Britain’s number of deaths “involving” the coronavirus has risen to 46,000, substantially higher than the 36,914 fatalities officially reported so far, according to a statistical update released Tuesday.
The daily death tolls released in Britain only include fatalities that have been confirmed by a positive test.
But the Office for National Statistics (ONS) conducts separate studies tallying all fatalities in which COVID-19 is suspected or mentioned on the death certificate.
That figure rose to roughly 46,000 for England, Wales, Northern Ireland and Scotland, although each country reports the number of deaths counted by slightly different dates—either May 15 or May 20.
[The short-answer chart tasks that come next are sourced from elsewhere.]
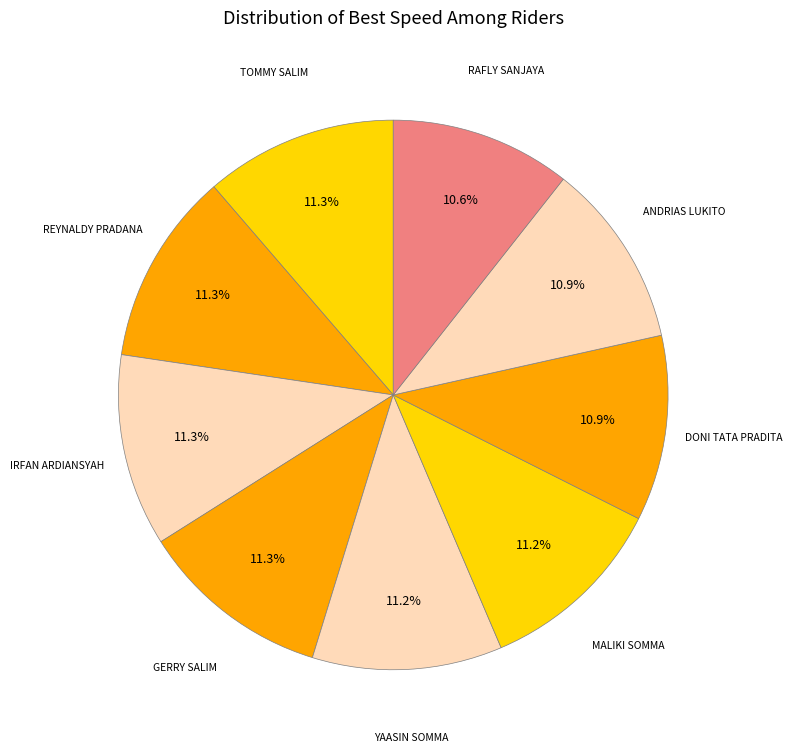

Count the number of slices in the pie.

9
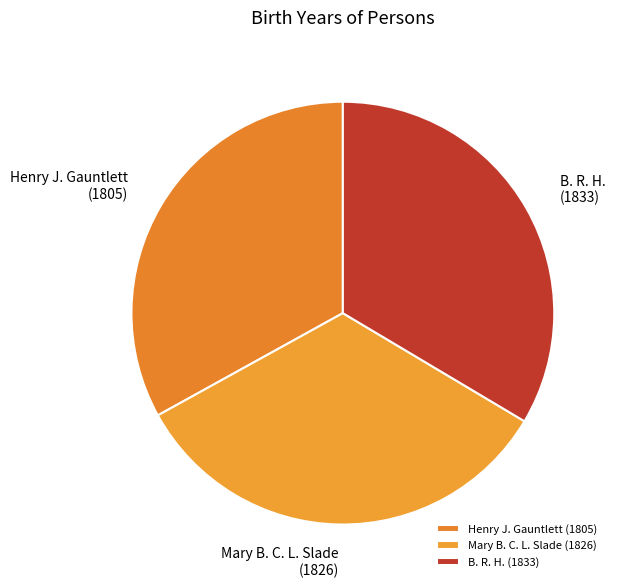

Count the number of slices in the pie.

3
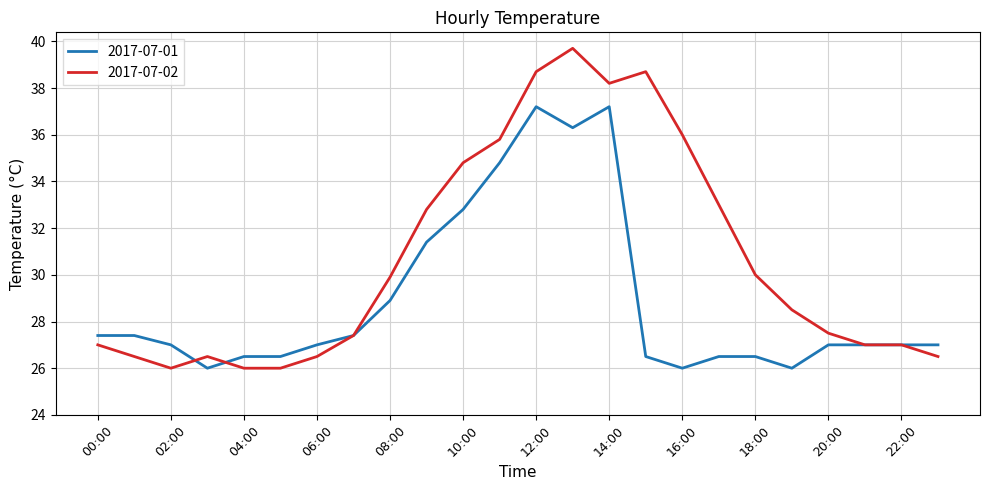

Which series has the largest total across all categories?

2017-07-02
This means Britain’s virus-related toll is now ever higher, although the weekly trends continue to show a slowdown in the virus’s spread.
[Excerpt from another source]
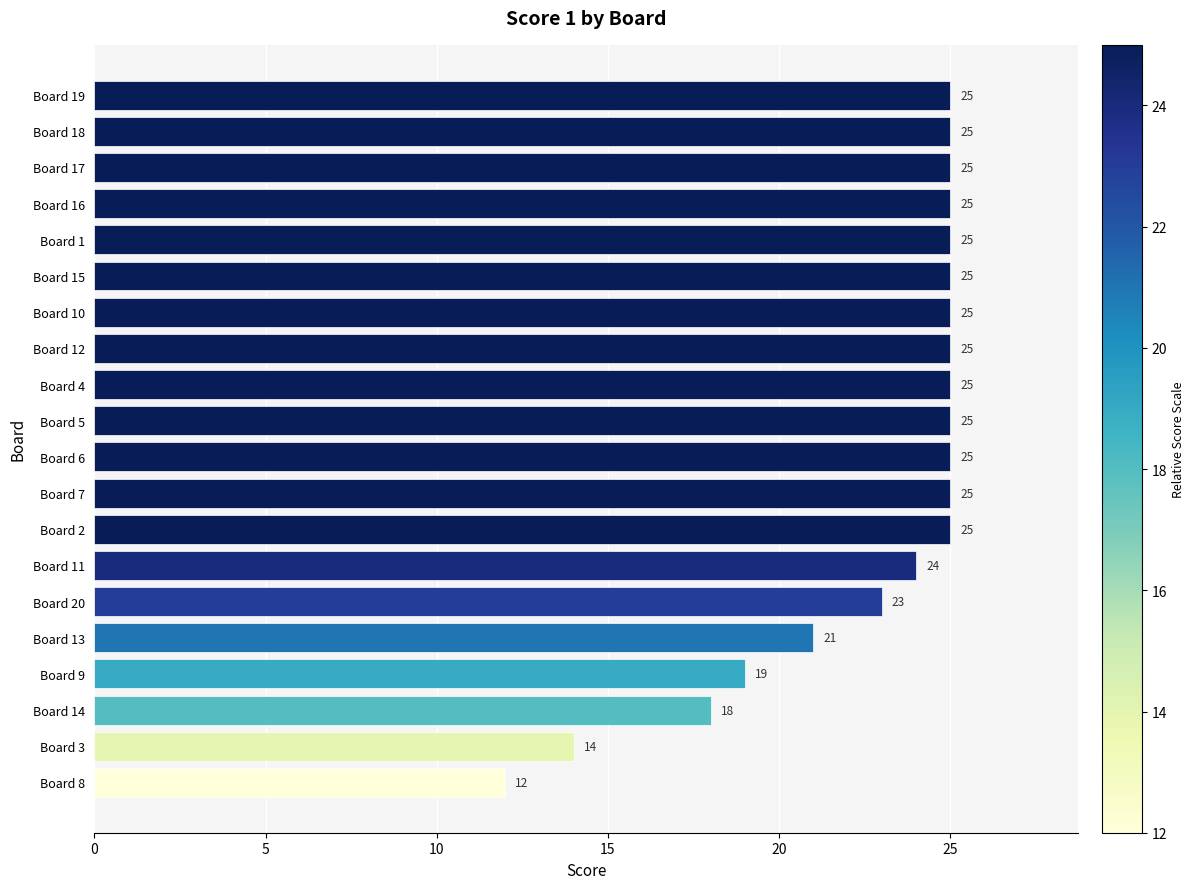

How many bars are there in total?

20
Countries have struggled to count their dead from the new disease.
Spain took the unusual step Monday of revising down its toll by nearly 2,000 to 26,834.
This happened because Spanish officials switched to a new data gathering system that discovered that some deaths were being counted twice.
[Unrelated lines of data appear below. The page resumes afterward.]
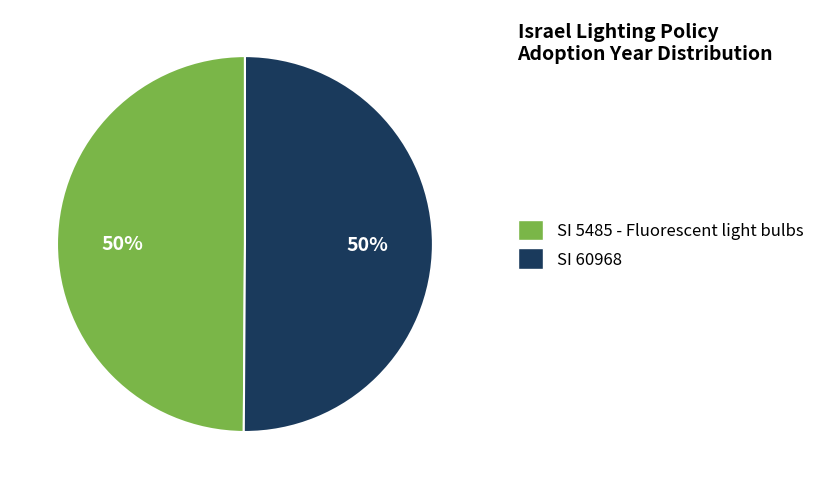

Is the sum of SI 5485 - Fluorescent light bulbs and SI 60968 greater than half?

Yes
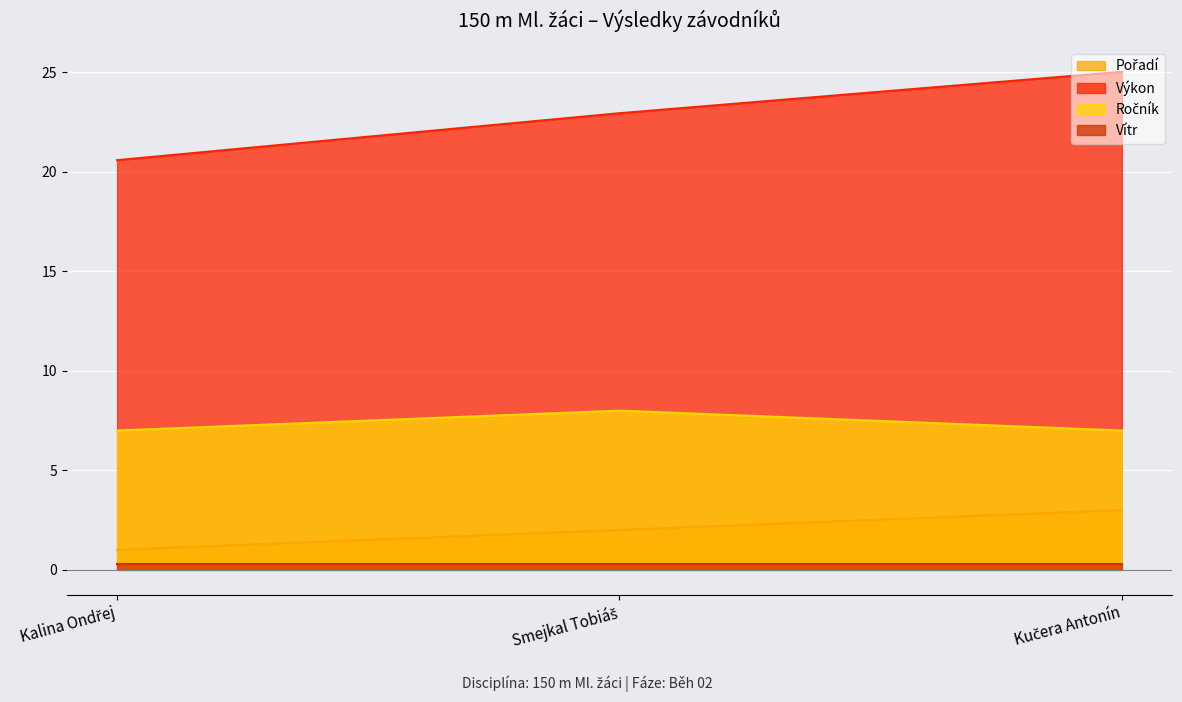

What is the greatest value displayed?

25.0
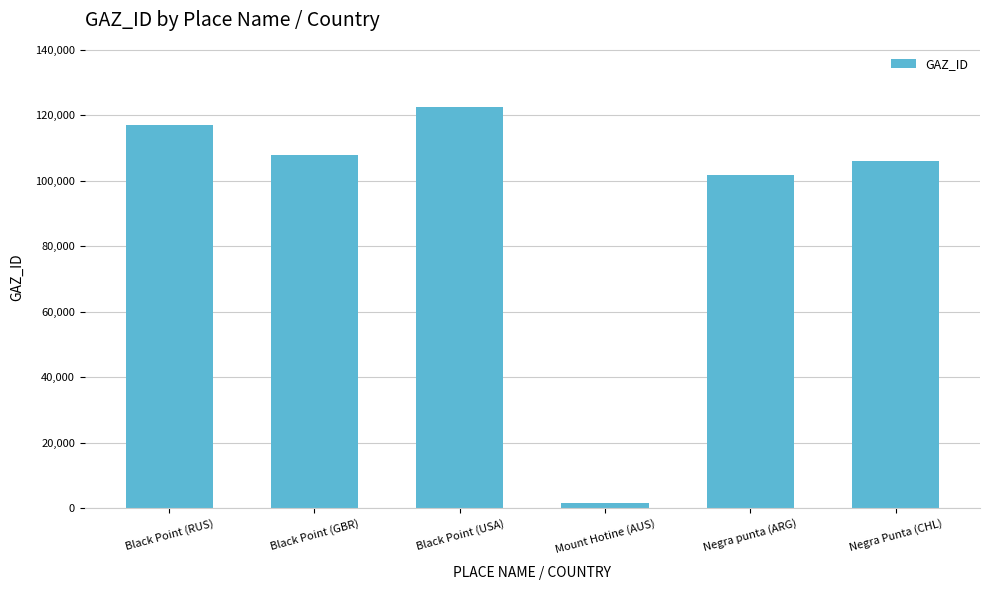

What is the sum of all values?

556562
But most countries believe that their official toll underreports the real scale of the health disaster.
Italy, which bore the initial brunt of the disease in Europe, discovered in early May that there were nearly 11,700 unaccounted deaths in hospitals, care homes and the community between February 20 and March 31 alone.
If these deaths were added to the official death toll, Italy’s number of COVID-19 fatalities would be similar to those reported by the ONS for Britain on Tuesday.
Britain is one of the last European countries to start emerging from its coronavirus lockdown.
Most stores are closed and the few restaurants and cafes that are open only provide take out and delivery service.
But Prime Minister Boris Johnson intends to reopen schools for younger children on June 1, after easing stay at home orders in May.